Ben Bartee, a Bangkok-based American journalist, posted on his Substack page that questioned the Western narrative that the attack on Israel was some kind of a massive intelligence failure.
He noted that Israel was divided over Netanyahu’s hardline government and judicial overhaul, which brought the country to the brink of civil war. He wrote that it is his belief that Mossad either knew the attack was looming or “actively facilitated the attack” so Israelis “will rally around the flag for some patriotic Palestinian ass-kicking and their Prime Minister’s imminently obvious corruption will be, at least temporarily, forgotten, if not forgiven.”
The Times’s report noted that in July, top Israeli generals arrived at the Knesset to warn Netanyahu’s fragile coalition government that domestic turmoil was “emboldening Israel’s enemies.” The report noted that one general had documents that warned these officials that leaders from Iran, Syria, Hamas, Hezbollah, and Palestinian Islamic Jihad were under the impression that it was time to strike.
Just two members of the Knesset were on hand during the presentation.
The Times noted that one of the generals, Aharon Haliva, told the public on 11 September that the country needs to be prepared for a “multi-arena and extensive military conflict.”
Netanyahu’s team accused the general of creating an unnecessary state of panic.
Just three days before the attack, Egypt warned Israel of a cross-border raid, Rep. Michael McCaul, R-Texas, said.

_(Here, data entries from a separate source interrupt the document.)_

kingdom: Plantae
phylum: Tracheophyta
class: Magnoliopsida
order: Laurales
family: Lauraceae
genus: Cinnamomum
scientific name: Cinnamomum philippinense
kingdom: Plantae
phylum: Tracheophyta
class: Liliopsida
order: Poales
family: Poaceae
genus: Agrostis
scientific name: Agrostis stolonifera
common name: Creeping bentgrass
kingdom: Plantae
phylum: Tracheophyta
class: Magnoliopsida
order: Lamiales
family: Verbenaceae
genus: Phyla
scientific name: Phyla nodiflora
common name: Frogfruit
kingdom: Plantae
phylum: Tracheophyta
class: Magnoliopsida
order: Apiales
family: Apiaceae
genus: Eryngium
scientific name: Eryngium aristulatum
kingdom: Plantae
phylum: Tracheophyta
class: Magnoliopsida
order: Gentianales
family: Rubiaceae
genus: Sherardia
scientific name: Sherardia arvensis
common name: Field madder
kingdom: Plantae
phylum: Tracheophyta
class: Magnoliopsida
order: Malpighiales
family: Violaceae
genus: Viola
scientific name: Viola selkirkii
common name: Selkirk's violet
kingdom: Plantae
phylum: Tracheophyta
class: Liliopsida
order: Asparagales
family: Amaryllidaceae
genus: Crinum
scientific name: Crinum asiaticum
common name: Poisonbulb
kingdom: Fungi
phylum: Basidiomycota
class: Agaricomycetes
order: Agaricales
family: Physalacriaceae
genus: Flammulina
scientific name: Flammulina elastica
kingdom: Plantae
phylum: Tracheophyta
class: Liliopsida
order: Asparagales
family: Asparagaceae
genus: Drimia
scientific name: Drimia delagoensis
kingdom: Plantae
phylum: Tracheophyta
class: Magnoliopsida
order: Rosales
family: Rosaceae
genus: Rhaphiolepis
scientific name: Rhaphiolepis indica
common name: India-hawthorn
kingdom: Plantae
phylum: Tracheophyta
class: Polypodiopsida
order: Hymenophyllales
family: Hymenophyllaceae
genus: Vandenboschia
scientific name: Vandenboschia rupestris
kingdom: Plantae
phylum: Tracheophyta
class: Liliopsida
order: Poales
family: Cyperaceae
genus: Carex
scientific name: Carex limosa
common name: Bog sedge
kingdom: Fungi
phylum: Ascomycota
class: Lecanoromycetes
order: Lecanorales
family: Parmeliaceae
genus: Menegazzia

“We know that Egypt had warned the Israelis three days prior that an event like this could happen,” McCaul told reporters as outlined by The Hill.
Netanyahu called the report “false,” but his critics say the attack put these judicial reforms in the rearview mirror and gave the IDF carte blanche to bomb Gaza into dust.
The Times of Israel, citing eyewitness accounts, reported last week that IDF surveillance soldiers warned for at least three months before the attack about signs that something unusual was happening in Gaza.
According to the accounts of the soldiers, no action was taken by those who received the reports.